Stephen Skorski: What makes something worth saving?

Stephen Skorski: And I know that's… it's so broad, what you're collecting, but if you could try to distill it down to a few…

Stephen Skorski: you know, characteristics. What do you think makes an image worth saving for you?

Angelina Rodgers: I think if it's, like…

Angelina Rodgers: Speaking to something that has happened to me in the past.

Angelina Rodgers: Something I'm thinking about in the future, or no, in the present.

Angelina Rodgers: Or something that, I'm aspiring towards.

Stephen Skorski: Hmm.

Angelina Rodgers: Yeah, past, present, future.

Stephen Skorski: Okay.

Stephen Skorski: Okay.

Stephen Skorski: Are there certain type of images that you…

Stephen Skorski: tend to save more than other… you know what I mean? Like, given that as the framework, when you look back on your archive, do you, you know, do you notice that, oh my gosh, you know, 90% of these are nature-based?

Stephen Skorski: Or, you know, the majorities of these things are memes, or, you know, is there some kind of pattern in what you're saving?

Angelina Rodgers: I think it's very influenced by the seasons.

Angelina Rodgers: And just seasons of life.

Angelina Rodgers: like, same thing with my work. Like, in fall and winter, everything's darker, and I'm thinking more about, like, horror, and the occult, and…

Angelina Rodgers: Just, like, dark nighttime.

Angelina Rodgers: And then in spring, I'm like… Water, green, flowers… glass.

Angelina Rodgers: like, growth?

Angelina Rodgers: And it's not… it's not always one or the other, you know, sometimes something happy will slip into those winter months.

Stephen Skorski: Right.

Angelina Rodgers: But, yeah, I don't… I don't… I don't think I notice

Angelina Rodgers: More of one thing showing up in the archive, just because it's all…

Angelina Rodgers: like, kind of equally important to me. Like, of course, the posts that I make myself, like, I do make posts on Tumblr, you know, when there's, like, a work of art that I love, that I can't really find online anywhere, other than the artist's website.

Angelina Rodgers: I will… make a post and, like, document it the way that I… Appreciate how other people do.

Angelina Rodgers: Like… I recently made a post about Christina Bothwell's cast glass sculptures, the figural ones in specific.

Angelina Rodgers: And they're, like, foggy and uncanny.

Angelina Rodgers: And they're very daintily painted.

Angelina Rodgers: And… they're so, like… Just wonderful.

------------------------------------

■ Brief 1 ■
Answer these questions from the interview transcript:
(a) What three time frames does Angelina Rodgers say an image can speak to for her to save it?
(b) What does she say she thinks more about in fall and winter?
(c) Whose cast glass sculptures did she recently make a post about?
■ Brief 2 ■
Carry the interview transcript forward from its final line, keeping the same speakers and conversational style.

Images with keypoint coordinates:

------------------------------------

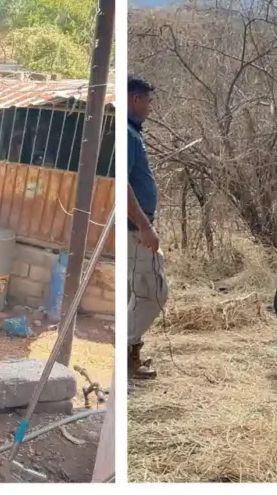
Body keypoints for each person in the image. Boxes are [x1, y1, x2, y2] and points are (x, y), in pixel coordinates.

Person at [127, 75, 168, 380]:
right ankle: (127, 355)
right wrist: (144, 226)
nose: (150, 107)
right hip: (135, 230)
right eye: (148, 101)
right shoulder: (128, 135)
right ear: (136, 99)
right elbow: (124, 186)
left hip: (136, 227)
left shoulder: (133, 133)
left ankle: (131, 357)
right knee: (153, 295)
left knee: (139, 294)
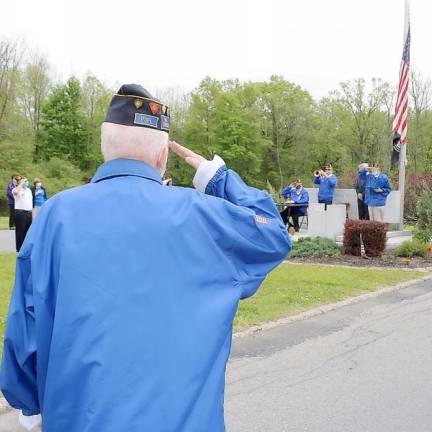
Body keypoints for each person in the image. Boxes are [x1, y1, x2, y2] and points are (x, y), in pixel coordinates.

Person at [0, 84, 292, 432]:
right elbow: (273, 233)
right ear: (161, 158)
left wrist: (32, 407)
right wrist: (216, 178)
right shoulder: (204, 216)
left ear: (104, 149)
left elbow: (24, 332)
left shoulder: (55, 216)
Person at [12, 175, 33, 252]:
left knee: (27, 232)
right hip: (20, 213)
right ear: (19, 182)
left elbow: (31, 203)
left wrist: (32, 214)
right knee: (20, 232)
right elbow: (15, 192)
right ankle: (19, 249)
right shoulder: (16, 189)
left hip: (28, 213)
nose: (26, 182)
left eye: (26, 181)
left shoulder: (29, 190)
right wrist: (20, 184)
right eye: (25, 181)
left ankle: (26, 248)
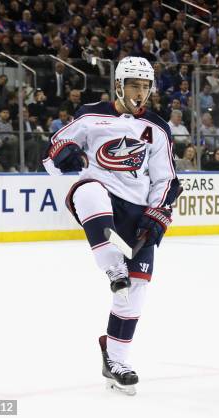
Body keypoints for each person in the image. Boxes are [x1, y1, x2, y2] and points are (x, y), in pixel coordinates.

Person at [42, 56, 180, 396]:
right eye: (134, 84)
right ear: (118, 85)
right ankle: (112, 267)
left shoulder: (158, 128)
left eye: (146, 86)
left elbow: (166, 179)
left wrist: (158, 211)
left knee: (135, 295)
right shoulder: (90, 115)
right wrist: (63, 155)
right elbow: (52, 154)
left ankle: (116, 359)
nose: (140, 92)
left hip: (137, 212)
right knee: (89, 191)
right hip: (100, 196)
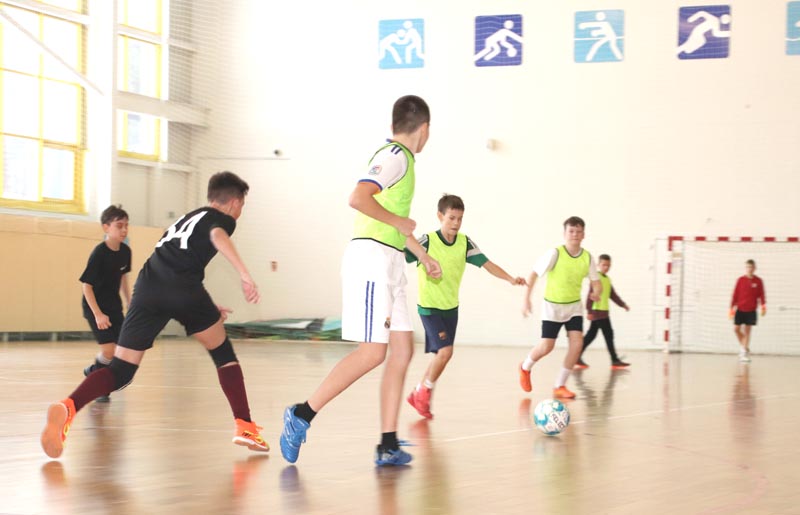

------------------------------------

■ Exercise result 1 ■
(a) Past, present, and future.
(b) Horror, the occult, and dark nighttime.
(c) Christina Bothwell's.

■ Exercise result 2 ■
Angelina Rodgers: And they're… they're honestly, like, a good mix of…

Angelina Rodgers: spring and winter vibes to me. There's, like, darkness, but there's also whimsy.

Angelina Rodgers: and so I would say that probably falls higher on the hierarchy of images than… Like…

Angelina Rodgers: some… collage by another artist that I kind of just liked the way the text Reads…

Angelina Rodgers: But not necessarily the entire image.

Angelina Rodgers: Start to finish as a whole.

Angelina Rodgers: But it's there, and I liked it, and so that means something, and maybe I'll come back to it later, and it will gain even more significance.

Angelina Rodgers: the hierarchy is always shifting, it's like a… it's more of a spectrum than a hierarchy.

Stephen Skorski: Okay.

Stephen Skorski: Yeah. Well, I think that talks to your…

Stephen Skorski: The unknown, you know, the unknowing feeling?

Stephen Skorski: You know, that, that… yeah, I love that. I mean… The unknowing implies that… You know, there's… there's…

Stephen Skorski: It's interesting, like, un… what am I trying to… what am I trying to say here?

Stephen Skorski: You know, unknowing is not an absence of everything.

Stephen Skorski: It's… no, there's a bunch of things.

Stephen Skorski: And you're just not sure what to make of it.

Stephen Skorski: And so that, you know, lifelong sort of quest to kind of pick things off one at a time

Stephen Skorski: But then realize that how you understood something, you know, now, is not exactly how you're going to understand it 10 years in the future. Yeah, that's pretty interesting that you have that.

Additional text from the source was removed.